In the beginning, I was sort of amused by the whole thing. I’d flash my smile to be cute or funny as if to say, “Yup, that’s right, I’m a middle-aged woman with a mouth full of metal.”

But as the weeks marched on, each orthodontist appointment brought anxiety. It was painful to adjust the brackets, change the wires and figure out how to attach rubber bands — yes, rubber bands! And as if aching teeth and dry lips weren’t enough, the other side effect of getting braces was that I often felt self-conscious.

Here I was, a confident woman, nervous to meet new business acquaintances, my boyfriend’s friends, even neighbors I hadn’t seen since COVID. I was afraid that I’d be judged, and I suddenly felt uncomfortable about my obvious quest for self-improvement.

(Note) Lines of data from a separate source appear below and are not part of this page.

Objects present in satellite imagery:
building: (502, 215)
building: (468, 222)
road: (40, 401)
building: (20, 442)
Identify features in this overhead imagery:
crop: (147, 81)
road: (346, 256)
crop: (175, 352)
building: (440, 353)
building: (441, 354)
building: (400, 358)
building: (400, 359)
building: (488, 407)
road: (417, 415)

My adult braces had me feeling like an awkward teenager — or rather, an awkward premenopausal, middle-aged woman.

Bestselling author Rochelle B. Weinstein, 52, chose to get Invisalign to correct one nagging, crooked tooth. “I didn’t care what others thought,” she said. “I was doing something for me. But nothing makes you more self-conscious than sitting in the crowded orthodontist's office while scores of prepubescents roll in with their backpacks, school uniforms and PE sweats.”

While friends and I were commiserating over night sweats, vaginal dryness and hormonal acne, I was also able to vent with my best friend’s 13-year-old son. He, too, had braces, and we would discuss the foods we missed eating, like popcorn and chocolate caramels.

We compared the size of the wires that we were each fitted with (thicker meant you were close to the end!), and how much longer we each had to go (he finished months before me). The fact that I knew they’d be coming off eventually is what kept me motivated, even though I often felt like I was finishing a self-imposed prison sentence.

I wore the metal braces for 16 months, and I’m now on month four of the one year that I need to wear Invisalign for maintenance.

In the end, I’m so glad I did it! I look better, I feel better and my new smile is, by far, my favorite accessory.